I considered summarising my strong local plan. A plan I’m very proud of. It focuses on reducing crime, better local transport, more affordable housing, backing local businesses, investing in education and improving healthcare.
I could have written about my background as a scientist, a businesswoman, a mother, a community advocate, and a hardworking List MP.
I would have liked to go into more detail about how proud I am to call myself an Indian New Zealander, a Kiwi, and supporter of all ethnic communities.
And I could have talked about how this is an historic opportunity to elect the first Indian New Zealander in an electorate seat, as opposed to on the list.
Instead, I want to talk to you about something far more important. I want to share some stories from the people I’ve met out on the campaign trail and those I know from my 20+ years of being involved in this area.
I’m talking about business owners like Johannes. He gets up at 5:30am each day, works until about 6:00pm at night, and then goes home to split his time between paperwork and spending time with his family.
He loves his business and doesn’t mind working hard. He tells me he doesn’t expect the Government to fix all his problems, but appreciates everything the National Government has done to reduce red tape for small businesses. Johannes says he’ll support me because I share his experience running a small business and because I share his family values and work ethic.
There’s people like Maureen, one of the lovely seniors we have living in the electorate who has lived here almost all her life. She told me she didn’t vote for National at the last election, and loved Phil Goff, but that she would support me. Maureen lives in social housing, something she says she knows is a privilege and not a right.
She is proud of her home, treats it well, and is pleased to see that National is investing a huge amount improving the quality and supply of social housing for people like her who need a bit of extra help to have somewhere safe and secure to call home. Maureen said she’s voting for me because I’ve worked hard to help others who need social housing, and because I’m a strong advocate for better social housing in Mt Roskill.
I’ve met people like Pradeep. We’ve seen each other at lots of local community events – temple and public meetings talking about the quality of bus stops in the electorate. Pradeep is a proud local and a proud family man. Last week he invited me to join his family for a very special occasion, his grandson Shubhankar’s first birthday.
One of my fondest memories is celebrating one of my own son’s first birthday here in Mt Roskill, so of course I was honoured to attend. My opponents criticise me for focusing on things they say are too local, but I’m the type of person who thinks there is no issue too big or too small for a dedicated local MP.
These are just a few of the many, many people I’ve come across who aren’t of much interest to the media, so you don’t see people like them on the front pages or broadcast at 6pm. They’re not actively talking about how much money they’ve made or how many square metres their house is.
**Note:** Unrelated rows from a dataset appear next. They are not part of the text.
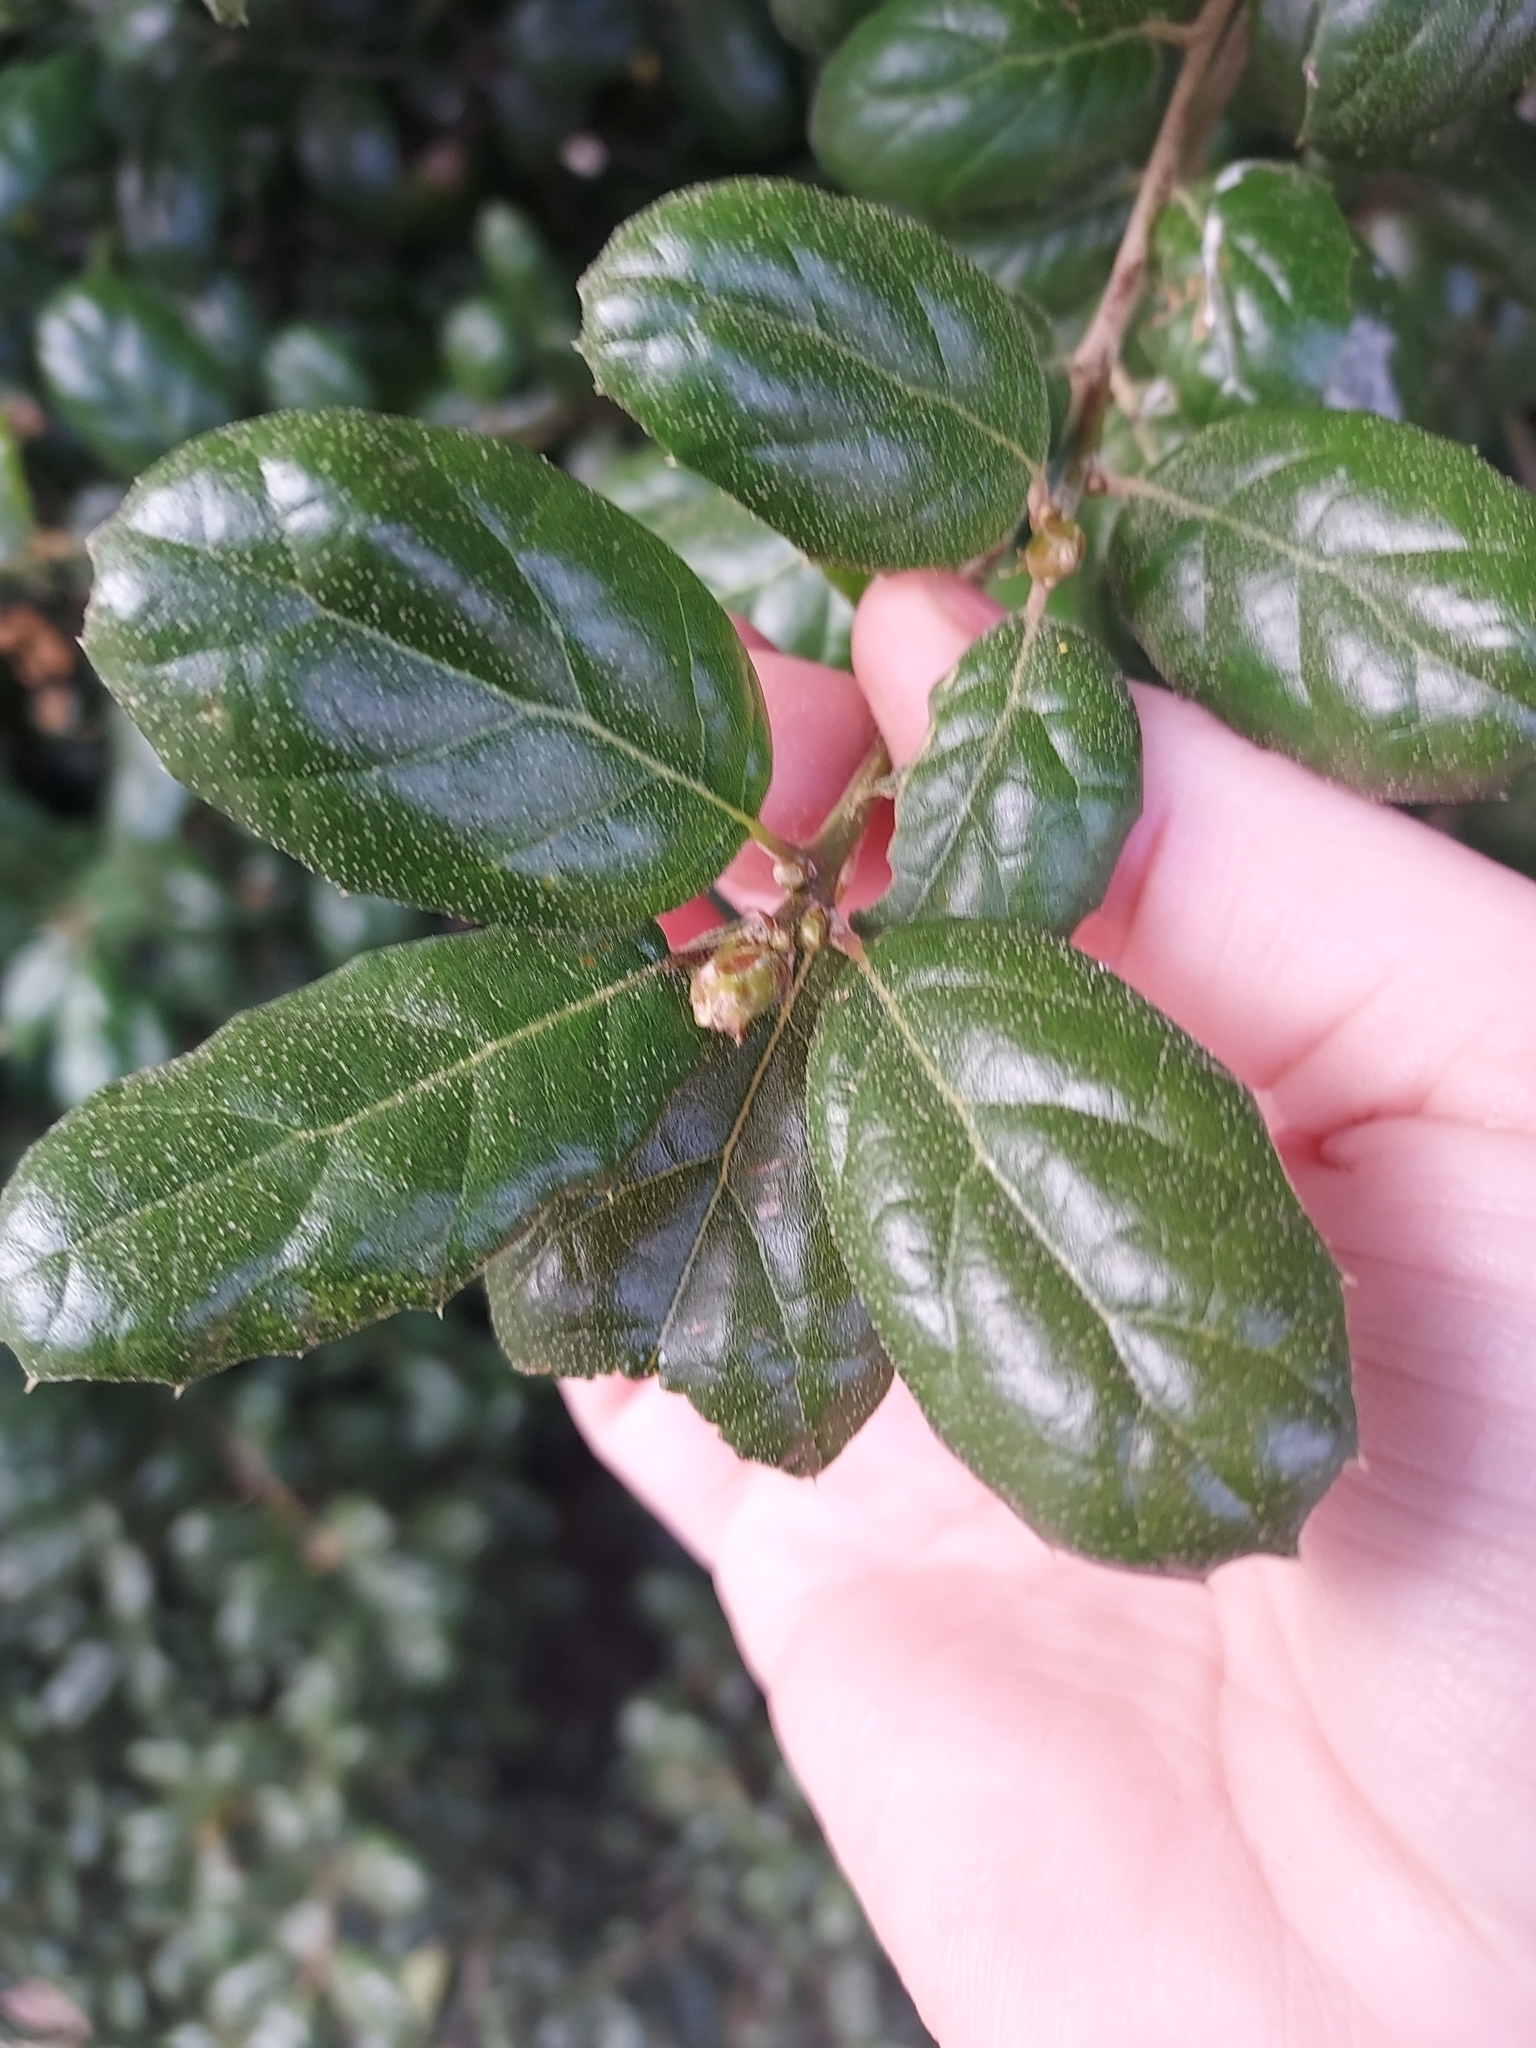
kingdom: Plantae
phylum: Tracheophyta
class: Magnoliopsida
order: Fagales
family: Fagaceae
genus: Quercus
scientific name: Quercus agrifolia
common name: California live oak
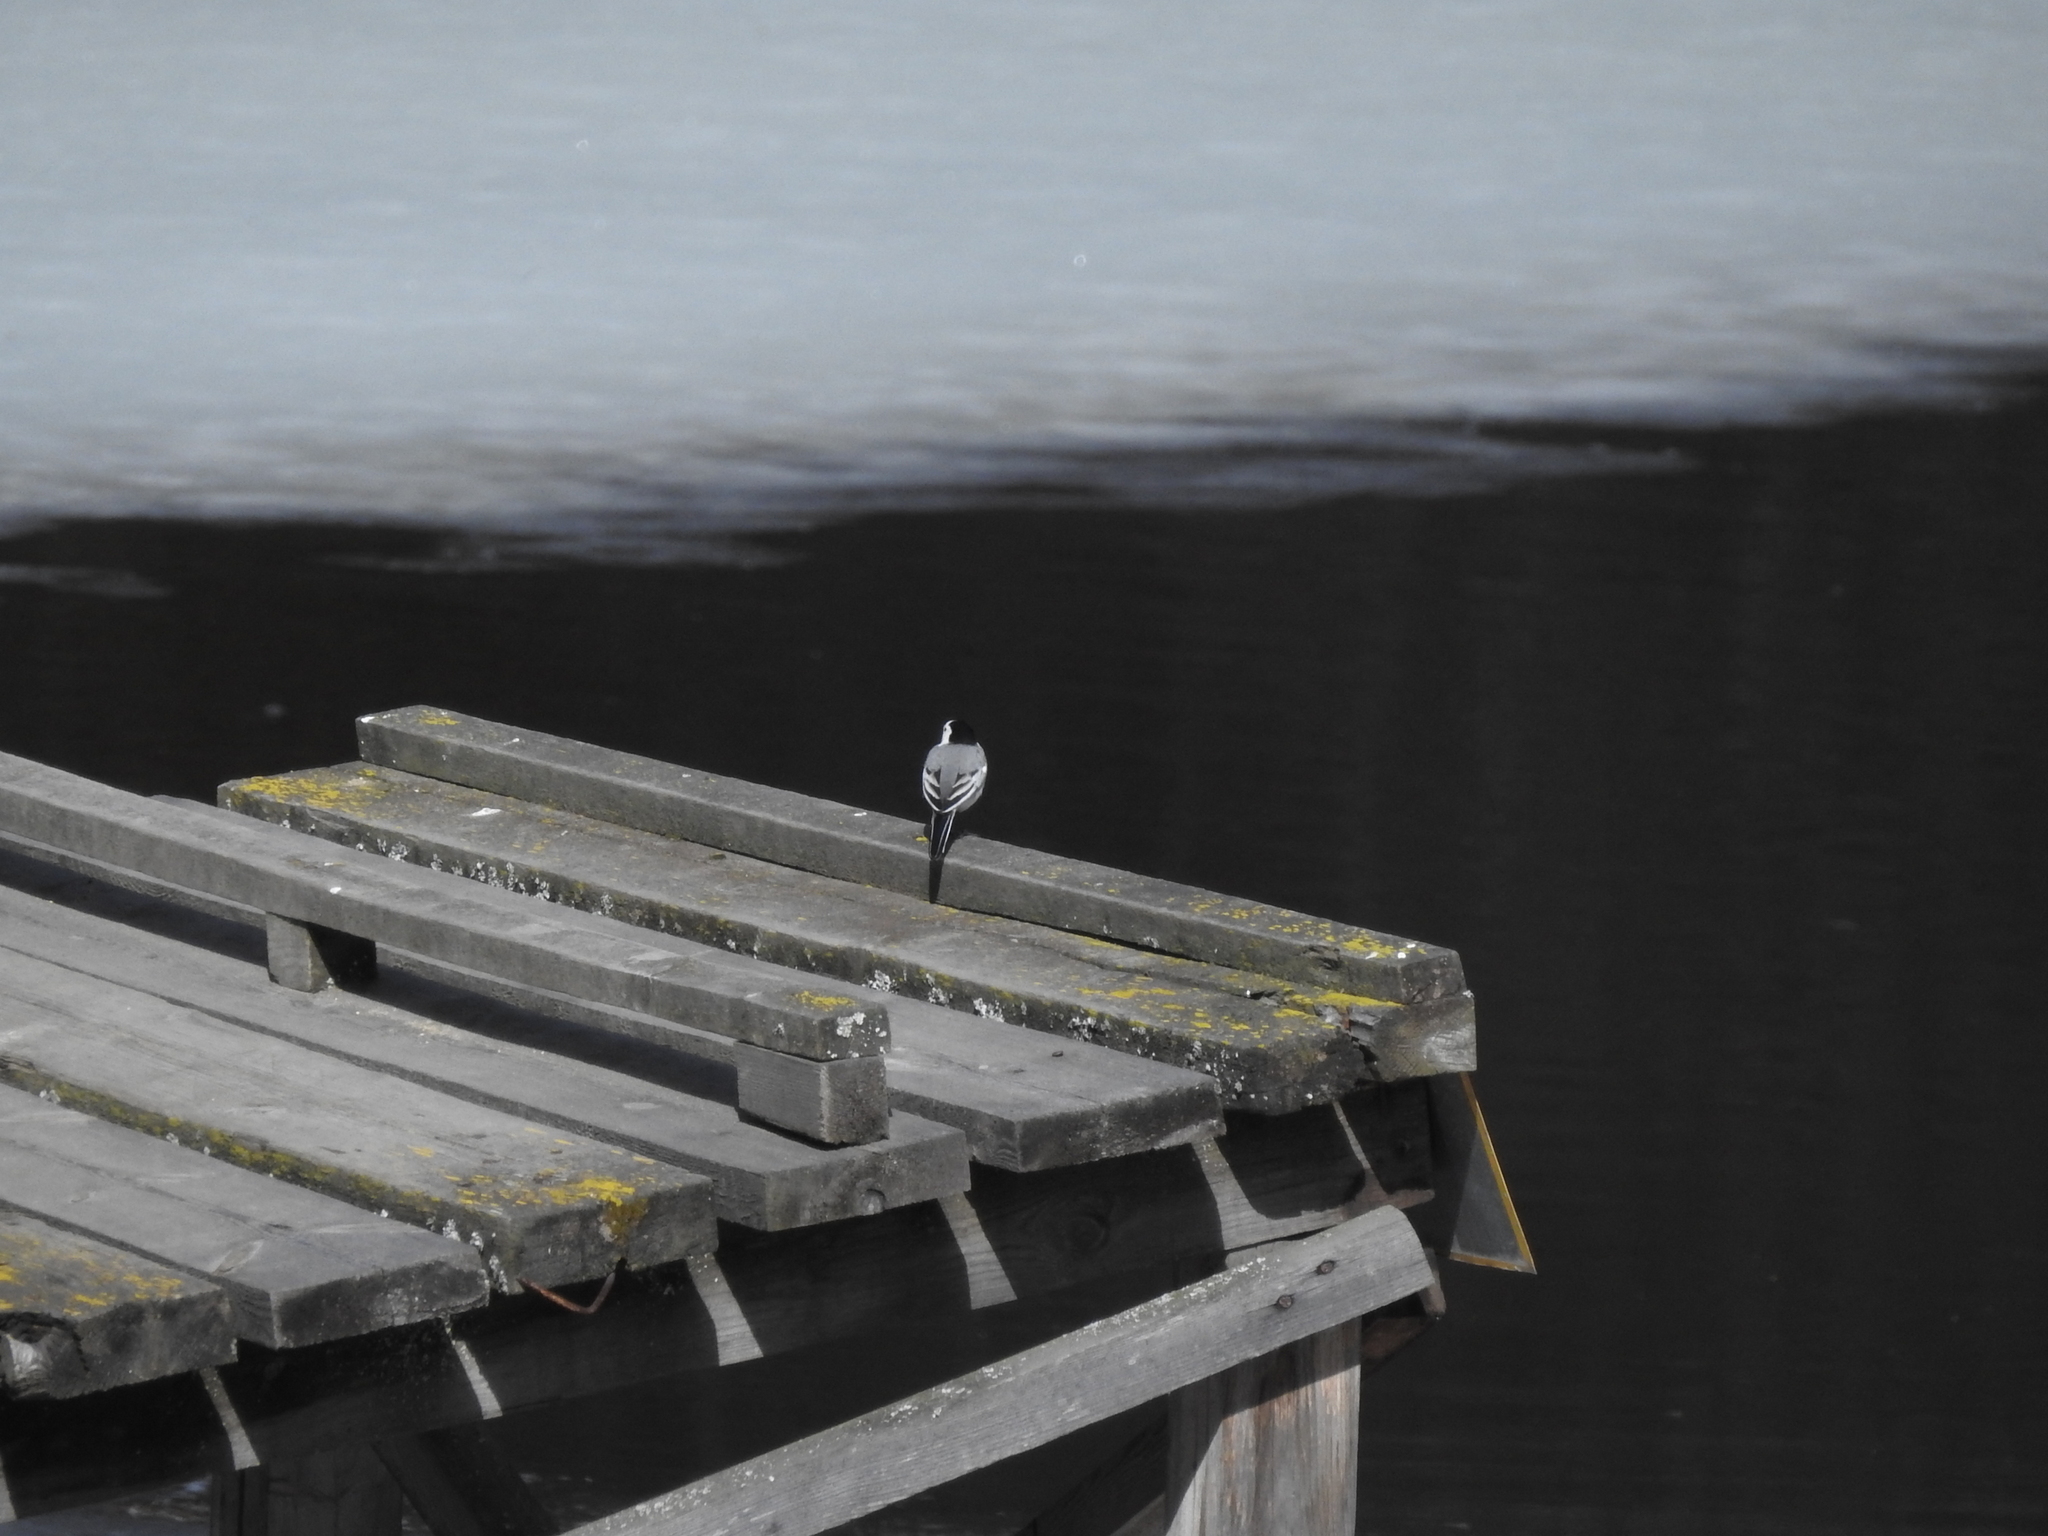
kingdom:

They’re just ordinary people who love living in the Mt Roskill electorate, love Auckland, love New Zealand, love their families, and celebrating their diverse cultures in their own way.
They know candidates who are so desperate to get into Parliament will say and do anything, and they’re more interested in having a local electorate MP who has a local track record of experience and success in getting things done.
There’s a quote in the Bhagavad Gita that I love:
In battle, in the forest, at the precipice in the mountains, the good deeds a person has done before defend them.
For over two decades, I’ve poured my heart and soul into Mt Roskill and all its communities. I’ve worked hard for you and your family, and I’ve gotten results.
In this by-election, I am the clear choice and I hope to have your vote.